Credit Suisse's report was upbeat on Qatar and Saudi Arabia for their forex reserves, increasing revenues and attractive valuations.

"We prefer Saudi Arabia and Qatar in the region. Saudi Arabia is the least geared economy in the GCC as its sovereign debt to GDP is only 13 per cent, while Qatari companies benefit from strong government support and should generate the highest profitability globally in 2010E with RoE and EBITDA margins of 17.2 per cent and 49.4 per cent, respectively. Qatar's valuations also appear reasonable, with a 2010E P/E of 9.8, at respective discounts of seven per cent and 24 per cent to Emea and EMF," said Hawa.

Emaar target price Dh5.25
Credit Suisse has upgraded Emaar from 'neutral' to 'outperform', while maintaining the target price of Dh5.25 per share.

The market heavy weight's shares on Dubai Financial Market ( DFM ) added 6.99 per cent and closed at Dh3.98 yesterday.

Credit Suisse is upbeat over the latest government support for Dubai World as it works as a positive catalyst for the market in general. Emaar is trading at 0.6 times of price-to-book value (P/BV) as per 2010E, a 35 per cent and 52 per cent discount to Mena and global peers respectively.

"We upgrade Emaar from Neutral to Outperform and maintain our target price of Dh5.25 per share. Although we believe that Emaar doesn't need any financial support from the government," said Ahmed Badr and Hans Zayed, research analysts at Credit Suisse.

Using Sum-of-The Part-Valuation (SoTP) method, Credit Suisse has valued each business segment in each country separately. The research methodology included different discount rates for each country of operation for better ascertainment of valuations.

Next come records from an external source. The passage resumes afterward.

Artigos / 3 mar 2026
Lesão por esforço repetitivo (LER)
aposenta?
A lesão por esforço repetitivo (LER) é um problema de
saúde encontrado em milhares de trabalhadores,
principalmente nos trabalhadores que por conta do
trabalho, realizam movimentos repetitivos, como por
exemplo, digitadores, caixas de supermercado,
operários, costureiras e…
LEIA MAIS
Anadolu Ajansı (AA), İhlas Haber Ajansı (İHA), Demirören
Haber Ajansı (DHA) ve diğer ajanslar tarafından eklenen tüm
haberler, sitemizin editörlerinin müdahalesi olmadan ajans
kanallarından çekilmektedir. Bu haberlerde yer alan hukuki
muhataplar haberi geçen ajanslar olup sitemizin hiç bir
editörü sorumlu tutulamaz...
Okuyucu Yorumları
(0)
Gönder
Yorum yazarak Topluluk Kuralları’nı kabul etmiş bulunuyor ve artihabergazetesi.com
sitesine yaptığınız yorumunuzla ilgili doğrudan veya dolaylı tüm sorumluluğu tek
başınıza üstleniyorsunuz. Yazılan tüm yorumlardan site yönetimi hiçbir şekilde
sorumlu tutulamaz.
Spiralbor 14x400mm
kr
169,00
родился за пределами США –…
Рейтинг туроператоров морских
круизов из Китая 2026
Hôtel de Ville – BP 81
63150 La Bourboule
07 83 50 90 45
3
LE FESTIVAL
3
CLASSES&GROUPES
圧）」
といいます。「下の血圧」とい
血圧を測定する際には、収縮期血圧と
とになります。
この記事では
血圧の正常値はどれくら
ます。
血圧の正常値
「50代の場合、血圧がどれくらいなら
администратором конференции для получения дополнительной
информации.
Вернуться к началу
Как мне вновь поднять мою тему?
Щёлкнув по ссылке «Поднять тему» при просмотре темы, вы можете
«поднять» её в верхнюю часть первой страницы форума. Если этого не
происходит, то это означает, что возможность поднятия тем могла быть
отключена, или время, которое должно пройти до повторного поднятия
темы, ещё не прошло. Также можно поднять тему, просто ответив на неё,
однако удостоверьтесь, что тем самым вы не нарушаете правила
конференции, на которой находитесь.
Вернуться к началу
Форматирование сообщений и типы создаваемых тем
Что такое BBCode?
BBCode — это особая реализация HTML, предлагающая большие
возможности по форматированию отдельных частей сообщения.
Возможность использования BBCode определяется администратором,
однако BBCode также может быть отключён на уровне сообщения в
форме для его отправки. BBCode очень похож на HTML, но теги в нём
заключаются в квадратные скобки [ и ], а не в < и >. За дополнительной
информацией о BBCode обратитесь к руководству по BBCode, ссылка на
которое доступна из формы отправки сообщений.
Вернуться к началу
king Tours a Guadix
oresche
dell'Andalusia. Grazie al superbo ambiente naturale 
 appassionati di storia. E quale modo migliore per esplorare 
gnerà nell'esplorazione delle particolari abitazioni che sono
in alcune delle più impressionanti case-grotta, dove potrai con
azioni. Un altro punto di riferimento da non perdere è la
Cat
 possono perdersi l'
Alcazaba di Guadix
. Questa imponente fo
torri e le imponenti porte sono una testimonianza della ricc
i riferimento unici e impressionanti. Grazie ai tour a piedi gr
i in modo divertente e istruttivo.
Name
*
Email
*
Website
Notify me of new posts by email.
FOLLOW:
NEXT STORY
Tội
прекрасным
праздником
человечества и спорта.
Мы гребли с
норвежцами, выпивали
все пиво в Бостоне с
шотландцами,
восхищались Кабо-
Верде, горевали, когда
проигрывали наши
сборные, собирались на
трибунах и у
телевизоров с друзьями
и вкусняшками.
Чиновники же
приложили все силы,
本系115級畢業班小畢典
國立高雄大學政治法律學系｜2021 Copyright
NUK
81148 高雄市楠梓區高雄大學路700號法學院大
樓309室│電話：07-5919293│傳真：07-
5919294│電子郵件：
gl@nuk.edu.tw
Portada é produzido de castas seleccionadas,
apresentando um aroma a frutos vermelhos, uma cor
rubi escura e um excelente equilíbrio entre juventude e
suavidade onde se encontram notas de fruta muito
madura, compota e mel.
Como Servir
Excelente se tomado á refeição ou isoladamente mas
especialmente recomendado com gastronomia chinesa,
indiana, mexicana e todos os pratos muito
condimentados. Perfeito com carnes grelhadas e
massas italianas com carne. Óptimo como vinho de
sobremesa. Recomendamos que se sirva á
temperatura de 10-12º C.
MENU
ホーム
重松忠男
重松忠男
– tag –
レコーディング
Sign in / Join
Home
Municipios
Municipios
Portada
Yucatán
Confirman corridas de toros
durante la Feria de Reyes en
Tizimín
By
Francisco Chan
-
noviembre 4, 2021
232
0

"We believe that Emaar 's investment properties portfolio of malls and hotels is a key value driver. About 59 per cent of our SoTP valuation for Emaar [Dh3.09 per share] is derived from the malls and the hotels businesses in Dubai mainly from Dubai Mall, Dubai Marina Mall and the Address hotels, which are currently fully operational," said the analysts.

Credit Suisse expects that recurring income from malls and hotels to reach 24 per cent of revenue in 2009E, and will increase to 37 per cent of revenue by 2012E.

"Accordingly, we believe that the market is only pricing in the value of the investment properties portfolio and not discounting the value of property sales projects in Dubai mainly Burj Dubai and other projects in regional and international markets such as Egypt, Saudi Arabia, Morocco, Turkey and Syria," they said.

While citing reasons for upgrading Emaar , Badr and Zayed said: "We believe the cancellation of the proposed merger with Dubai Holding 's real estate subsidiaries is positive as it eliminates Emaar 's exposure to additional real estate assets in Dubai."